ZFS's 'panic on on-disk corruption' behavior is a serious flaw
Here's a Twitter conversation from today:
@aderixon: For a final encore at 4pm today, I used a corrupted zpool to kill an entire Solaris database cluster, node by node. #sysadmin
@thatcks: Putting the 'fail' in 'failover'?
@aderixon: Panic-as-a-service. Srsly, "zpool import" probably shouldn't do that.
@thatcks: Sadly, that's one of the unattractive sides of ZFS. 'Robust recovery from high-level on-disk metadata errors' is not a feature.
@aderixon: Just discovering this from bug reports. There will be pressure to go back to VXVM now. :-(
Let me say this really loudly:
Panicing the system is not an error-recovery strategy.
That ZFS is all too willing to resort to system panics instead of having real error handling or recovery for high level metadata corruption is a significant blemish. Here we see a case where this behavior has had a real impact on a real user, and may cause people to give up on ZFS entirely. They are not necessarily wrong to do so, either, because they've clearly hit a situation where ZFS can seriously damage their availability.
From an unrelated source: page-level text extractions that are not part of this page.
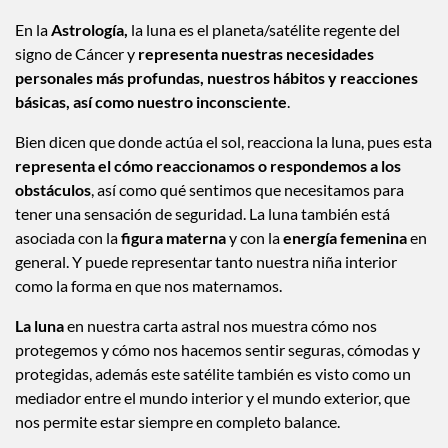
En la
Astrología,
la luna es el planeta/satélite regente del
signo de Cáncer y
representa nuestras necesidades
personales más profundas, nuestros hábitos y reacciones
básicas, así como nuestro inconsciente
.
Bien dicen que donde actúa el sol, reacciona la luna, pues esta
representa el cómo reaccionamos o respondemos a los
obstáculos
, así como qué sentimos que necesitamos para
tener una sensación de seguridad. La luna también está
asociada con la
figura materna
y con la
energía femenina
en
general. Y puede representar tanto nuestra niña interior
como la forma en que nos maternamos.
La luna
en nuestra carta astral nos muestra cómo nos
protegemos y cómo nos hacemos sentir seguras, cómodas y
protegidas, además este satélite también es visto como un
mediador entre el mundo interior y el mundo exterior, que
nos permite estar siempre en completo balance.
In my jaundiced sysadmin view, OS panics are for temporary situations where the entire system is sufficiently corrupt or unrecoverable that there is no way out. When ZFS panics on things that are recoverable with more work, it's simply being lazy and arrogant. When the issue is with a single pool, ZFS panicing converts a single-pool issue into an entire-server issue, and servers may have multiple pools and all sorts of activities.
Panicing due to on-disk corruption is even worse, as it converts lack of error recovery into permanent unavailability (often for the entire system). A temporary situation at least might clear itself when you panic the system and reboot, as you can hope that a corrupted in-memory data structure will be rebuilt in non-corrupted form when the system comes back up. But a persistent condition like on-disk corruption will never go away just because you reboot the server, so there is very little hope that ZFS's panic has worked around the problem. At the best, it's still lurking there like a landmine waiting to blow your system up later. At the worst, in single server situations you can easily get the system locked into a reboot loop, where it boots and starts an import and panics again. In clustering or failover environments, you can wind up taking the entire cluster down (along with all of its services) as the pool with corruption successively poisons every server that tries to recover it.
Unfortunately none of this is likely to change any time soon, at least in the open source version of ZFS. ZFS has been like this from the start and no one appears to care enough to fund the significant amount of work that would be necessary to fix its error handling.
(It's possible that Oracle will wind up caring enough about this to do the work in a future Solaris version, but I'm dubious even of that. And if they do, it's not like we can use it.)
(I had my own experience with this sort of thing years ago; see this 2008 entry. As far as I can tell, very little has changed in how ZFS reacts to such problems since then.)